-------- Data supplied

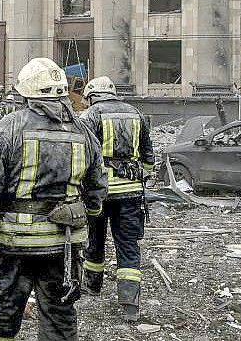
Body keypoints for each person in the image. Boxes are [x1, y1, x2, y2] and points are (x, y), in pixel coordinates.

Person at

----------------
-------- Data supplied

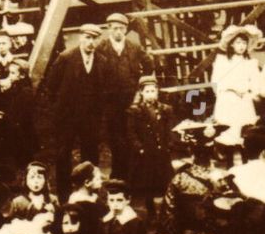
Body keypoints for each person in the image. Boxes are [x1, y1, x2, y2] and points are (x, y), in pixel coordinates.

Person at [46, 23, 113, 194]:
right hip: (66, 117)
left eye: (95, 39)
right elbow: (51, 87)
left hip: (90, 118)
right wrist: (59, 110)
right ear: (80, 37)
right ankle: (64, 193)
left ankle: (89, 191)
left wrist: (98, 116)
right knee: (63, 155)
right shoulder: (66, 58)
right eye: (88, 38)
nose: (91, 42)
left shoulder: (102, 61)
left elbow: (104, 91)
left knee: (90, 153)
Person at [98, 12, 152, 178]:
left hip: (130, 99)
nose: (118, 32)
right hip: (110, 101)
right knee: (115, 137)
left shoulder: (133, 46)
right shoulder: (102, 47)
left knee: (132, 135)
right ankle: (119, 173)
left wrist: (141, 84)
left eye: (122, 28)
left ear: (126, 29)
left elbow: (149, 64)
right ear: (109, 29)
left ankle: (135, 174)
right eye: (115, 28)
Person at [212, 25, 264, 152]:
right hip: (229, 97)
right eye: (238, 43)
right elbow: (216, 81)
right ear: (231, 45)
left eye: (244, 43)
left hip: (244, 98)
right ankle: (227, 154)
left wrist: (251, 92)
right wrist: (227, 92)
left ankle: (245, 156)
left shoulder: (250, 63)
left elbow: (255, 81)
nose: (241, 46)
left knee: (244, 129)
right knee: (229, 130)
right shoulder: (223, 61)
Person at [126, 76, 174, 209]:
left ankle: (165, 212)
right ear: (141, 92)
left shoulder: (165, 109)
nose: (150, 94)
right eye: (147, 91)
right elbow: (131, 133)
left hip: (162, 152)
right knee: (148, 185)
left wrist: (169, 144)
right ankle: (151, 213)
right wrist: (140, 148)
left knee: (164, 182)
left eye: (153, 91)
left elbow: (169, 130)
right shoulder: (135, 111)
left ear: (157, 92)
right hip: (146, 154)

----------------

Here the output must be the lines above from the line with "left shoulder: (102, 61)" to the line with "right hip: (146, 154)", both included, duplicated word for word and nothing else.

Task output:
left shoulder: (102, 61)
left elbow: (104, 91)
left knee: (90, 153)
Person at [98, 12, 152, 178]:
left hip: (130, 99)
nose: (118, 32)
right hip: (110, 101)
right knee: (115, 137)
left shoulder: (133, 46)
right shoulder: (102, 47)
left knee: (132, 135)
right ankle: (119, 173)
left wrist: (141, 84)
left eye: (122, 28)
left ear: (126, 29)
left elbow: (149, 64)
right ear: (109, 29)
left ankle: (135, 174)
right eye: (115, 28)
Person at [212, 25, 264, 152]:
right hip: (229, 97)
right eye: (238, 43)
right elbow: (216, 81)
right ear: (231, 45)
left eye: (244, 43)
left hip: (244, 98)
right ankle: (227, 154)
left wrist: (251, 92)
right wrist: (227, 92)
left ankle: (245, 156)
left shoulder: (250, 63)
left elbow: (255, 81)
nose: (241, 46)
left knee: (244, 129)
right knee: (229, 130)
right shoulder: (223, 61)
Person at [126, 76, 174, 209]:
left ankle: (165, 212)
right ear: (141, 92)
left shoulder: (165, 109)
nose: (150, 94)
right eye: (147, 91)
right elbow: (131, 133)
left hip: (162, 152)
right knee: (148, 185)
left wrist: (169, 144)
right ankle: (151, 213)
right wrist: (140, 148)
left knee: (164, 182)
left eye: (153, 91)
left elbow: (169, 130)
right shoulder: (135, 111)
left ear: (157, 92)
right hip: (146, 154)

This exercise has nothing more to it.